Good movies about bad men — new reviews from The Movie Snob:

Capote (A-). This movie could have been subtitled “The Writing of In Cold Blood,” because that aspect of Capote’s life is virtually the entire substance of the film. And a very interesting story it is. The movie opens in 1959 with Capote living the high life among the literati and glitterati of New York City. Homosexual and effete, he swims through that milieu like a fish through water. But that November he reads a newspaper story reporting the brutal murders of all four members of the Clutter family, a family of farmers in remote rural Kansas. For some reason, he is fascinated. He travels to Kansas with his friend Harper Lee (Catherine Keener, The 40-Year-Old Virgin) and gradually ingratiates himself with the community, the lead detective on the case, and, once they are captured, the killers. He conceives of the idea of writing a book about the event and the people, a “nonfiction novel” he calls it, and he rightly senses it will be a masterpiece. In his single-minded pursuit of the story, he is willing to feign interest, sympathy, affection, whatever it takes to get the information he needs. The friend I saw the movie with detected a human side to Capote, that he actually did grow to care about one of the two criminals, Perry Smith, and felt remorse about abusing Smith’s trust. I am not so sure; to me he came across as a thoroughly nasty piece of work, even a sociopath. Yet, I was totally engrossed in this movie, which doesn’t happen often when the protagonist is not sympathetic. Go see this movie, and then look for Philip Seymour Hoffman (The Ides of March) to take the Best Actor Oscar home this year.

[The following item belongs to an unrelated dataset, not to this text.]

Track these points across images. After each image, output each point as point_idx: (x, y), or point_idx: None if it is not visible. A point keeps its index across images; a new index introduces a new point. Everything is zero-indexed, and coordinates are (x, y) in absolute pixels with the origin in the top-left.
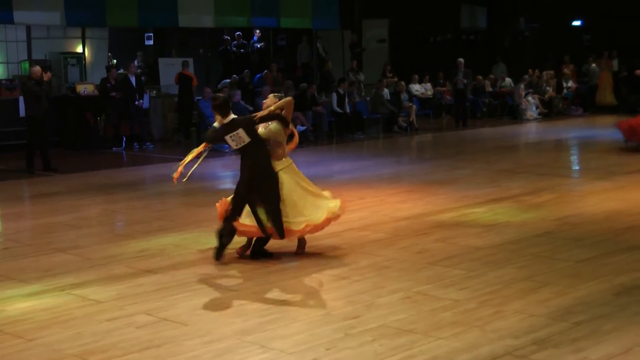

Match Point (B). I’ve skipped the last few Woody Allen movies, but the critical hurrahs for this one got me back to the theater. It is a good telling of a sordid tale. Chris Wilton (Jonathan Rhys Meyers, Vanity Fair) is a young Irishman from a poor background. A former professional tennis player who never made it big, he moves to London to teach tennis at a posh club. He is a bit of a cipher, professing vague ambitions of wanting to make some sort of contribution with his life, but apparently having no direction whatsoever. Anyway, he soon falls in with the wealthy Hewitt family, first giving lessons to Tom Hewitt (Matthew Goode, Stoker), then dating his sister Chloe (Emily Mortimer, Transsiberian), and then working for their father’s company. But he is dangerously attracted to Tom’s fiancée, an unsuccessful American actress named Nola (Scarlett Johansson, Hail, Caesar!). Complications ensue. I would probably have liked this movie even better except that it bears an awfully strong resemblance to the excellent Woody Allen picture Crimes and Misdemeanors. Even after having points deducted for lack of originality, though, this movie is still a good watch.